Brain Waves: Best friends

Brain Waves: Best friends

Elisabeth Lyles, Contributing Columnist

It really, fully started when I was 17-years-old; I decided that I wanted to eat less. Simple and matter-of-fact, but I was determined. It can be hard for others to comprehend why someone wouldn’t eat anything substantial for days on end or why you would make yourself sick after every bite, but anorexia became my best friend and my best friend became the voice behind my anorexia.

My best friend in high school had an eating disorder before I ever knew her. Though you could see her recovery in photographs — the life that returned to her eyes and the weight that filled her gaunt cheeks — her idea of beauty never changed, even when her body did. Without recognition, I adopted her ideals as my own.

“You can tell she’s bulimic,” she said one night years before I ever dreamt of having an eating disorder. “The way her stomach looked bloated, even though she was kind of slim, I guess. The way you have to do it is just not eat. Ever.”

I’ll never forget that moment — the way the streetlights reflected off the wet asphalt, the way she looked as she stared through the windshield — calm and sure of her beliefs, the way her words felt like knives jamming into both of my sides and how with each breath that filled my lungs, the pain grew stronger and nausea filled my throat at the thought that she must have considered me enormous.

Whenever I would take a bite or merely thought of my appearance, I heard a voice saying that I wasn’t enough, that I was disgusting. On days that I did eat anything, they’d tell me that I couldn’t do anything right, that I couldn’t even have an eating disorder correctly, as if there is a right way.

I yearned to return to the ease of childhood, but even then I never felt beautiful. Somehow, my eating disorder became a treasured, manipulative friend that supported me when it felt like no one did. After over a year of withering away, I finally took an honest look at myself. My skin had turned a paler color than I had ever seen; my veins were now dark flowing rivers within a desert of white sand. My bones jutted out underneath the sand and water, angular mountains of disarray and loneliness. My hands touched my cold skin, feeling the utterly foreign body, and I had the change of heart that would save my life: I had to do everything in my power to recover.

A therapist diagnosed me as an “attention seeker,” so I took it upon myself to recover and took it one step at a time, easing back into whatever normal eating really was. Every time I heard my “eating disorder voice,” as people call it, I took a moment to tell myself that whatever it said wasn’t true and that I was strong; someone could find anything I considered flawed beautiful, and maybe I’d see that one day.

My best friend and I lost touch, which was for the best in the long run. It gave me the time to take a step back and evaluate why I thought emaciation was beautiful and how my life had become this whirlwind of starvation; it gave me the chance to realize the voice in my head telling me that I was nothing had been hers. That said, I can’t place the blame on her because of the way I turned some of her thoughts into my own actions, and I know she never intended to hurt me or affect me.

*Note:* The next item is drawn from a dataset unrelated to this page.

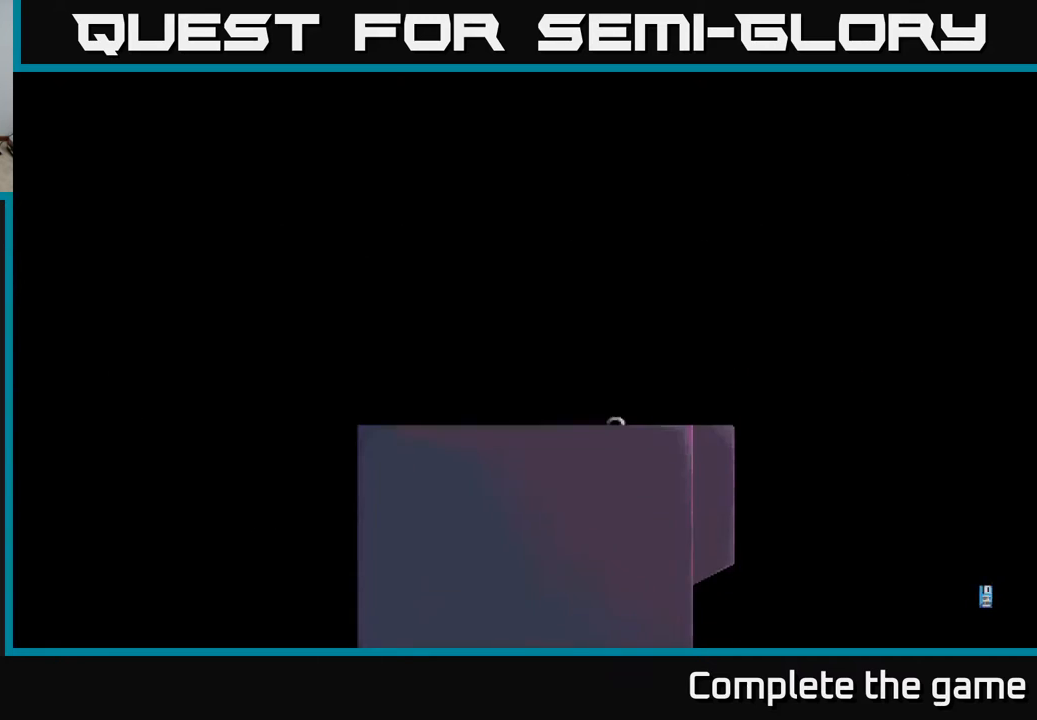
{"buttons": [], "left_stick": "center", "right_stick": "center", "events": []}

Recovery was the hardest obstacle I’ve ever experienced. Allowing yourself to succumb to a disorder and addiction like anorexia can surprisingly be so simple, but breaking that addiction and literally fighting against your own mind to recognize what is normal and healthy is something I still struggle with sometimes. At times, I even wish for the heartache and comfort of my eating disorder again, but I look down at my tattoo marking my decision to recover and remember everything that it stands for — happiness, energy, friendship and a possibility of a future.

To anyone that this strikes a chord with, know that you’re not alone, no matter how hard that can be to accept. You don’t have to go through this alone; it’s unbelievably hard and unnecessary, and more people than you can imagine have had the same thoughts and experiences. Know that your feelings are valid — the ones of confusion, fright and, hopefully, acceptance and certainty — but also know that the voice in your head telling you that you can’t amount to anything isn’t true in the slightest. Push those thoughts and that voice away, and it may sound cliché but remember you are strong and loved. At times I thought recovery would mean I was weak or that my eating disorder wasn’t “bad enough,” but recovery means life. I believe in you no matter what you are dealing with, and I can tell you from experience that life can be so much more than starvation and purging and anxiety over every morsel of food. Believe that you’re strong, and believe in your ability to live.